▶ _WORK TASK_: Search the data for the word "pinky" and copy every line that contains it.

(INPUT RECORDS begins)

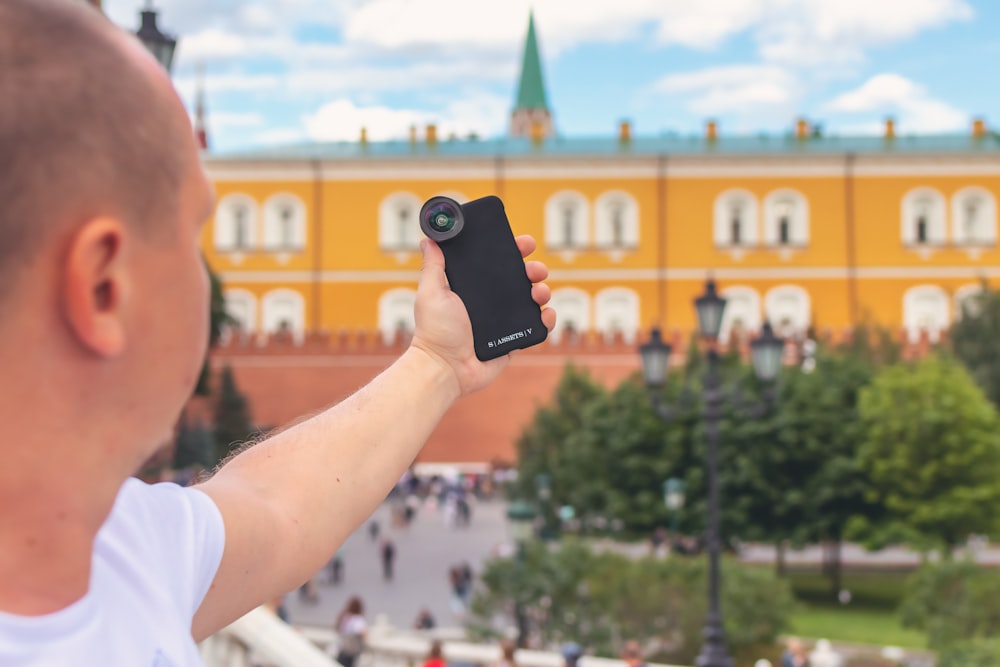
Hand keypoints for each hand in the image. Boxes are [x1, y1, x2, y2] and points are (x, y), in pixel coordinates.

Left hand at [410, 235, 555, 395]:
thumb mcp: (431, 292)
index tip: (523, 244)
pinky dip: (547, 319)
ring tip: (539, 293)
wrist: (446, 368)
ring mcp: (503, 321)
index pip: (495, 262)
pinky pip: (536, 326)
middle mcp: (489, 302)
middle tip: (536, 269)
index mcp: (472, 287)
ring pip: (532, 299)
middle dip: (534, 269)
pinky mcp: (513, 339)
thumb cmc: (435, 332)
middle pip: (519, 278)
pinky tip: (547, 314)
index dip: (512, 251)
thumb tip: (429, 238)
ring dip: (543, 291)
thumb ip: (433, 266)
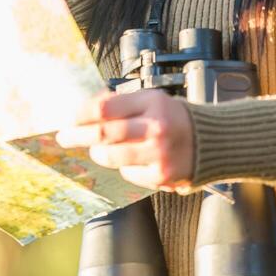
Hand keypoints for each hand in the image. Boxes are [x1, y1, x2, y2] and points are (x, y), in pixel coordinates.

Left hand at [55, 88, 195, 190]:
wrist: (211, 141)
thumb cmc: (174, 118)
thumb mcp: (152, 99)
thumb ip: (122, 102)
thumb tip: (86, 110)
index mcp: (151, 103)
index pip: (104, 108)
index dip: (81, 114)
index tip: (71, 119)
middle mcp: (155, 128)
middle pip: (103, 134)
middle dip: (77, 135)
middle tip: (65, 137)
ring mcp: (158, 154)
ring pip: (111, 156)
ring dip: (98, 152)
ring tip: (98, 149)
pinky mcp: (160, 176)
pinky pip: (127, 173)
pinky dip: (123, 167)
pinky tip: (132, 159)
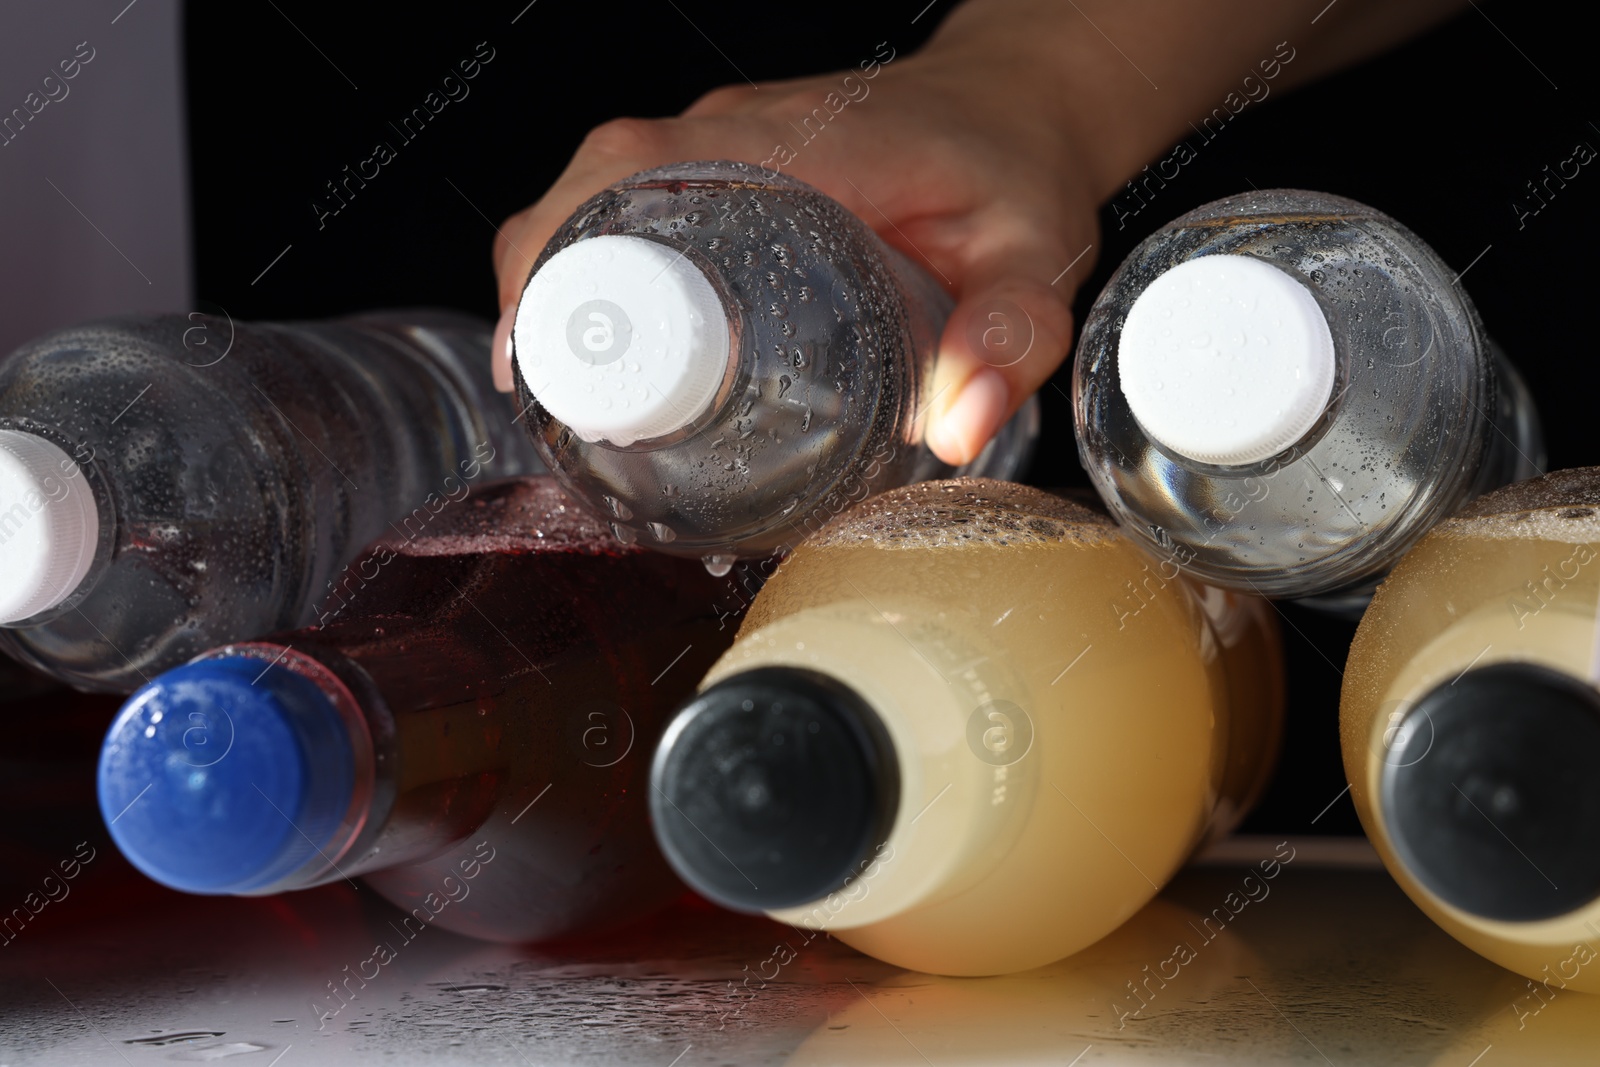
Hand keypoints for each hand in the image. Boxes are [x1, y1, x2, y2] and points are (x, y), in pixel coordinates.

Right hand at [490, 39, 1099, 465]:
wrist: (1016, 103)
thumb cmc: (1016, 168)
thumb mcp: (1034, 254)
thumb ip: (1009, 334)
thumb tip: (955, 425)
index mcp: (799, 141)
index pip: (632, 172)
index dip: (562, 261)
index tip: (538, 360)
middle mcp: (743, 132)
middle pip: (586, 193)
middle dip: (544, 298)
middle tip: (557, 409)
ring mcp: (725, 142)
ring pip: (595, 199)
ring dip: (562, 287)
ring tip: (575, 396)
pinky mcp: (724, 162)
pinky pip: (628, 205)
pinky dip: (597, 270)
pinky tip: (619, 353)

(INPUT RECORDS ends)

▶ _THE COMPLETED TASK_:
pinky dip: (547, 319)
pinky pip: (536, 326)
pinky mcp: (513, 339)
pinky tip: (547, 314)
pinky mcp: (160, 176)
pinky pip: (127, 173)
pinky dip: (123, 167)
pinky tip: (132, 159)
pinky mcp: (724, 162)
pinky pip: (628, 205)
pinky dip: (597, 270)
pinky tip: (619, 353)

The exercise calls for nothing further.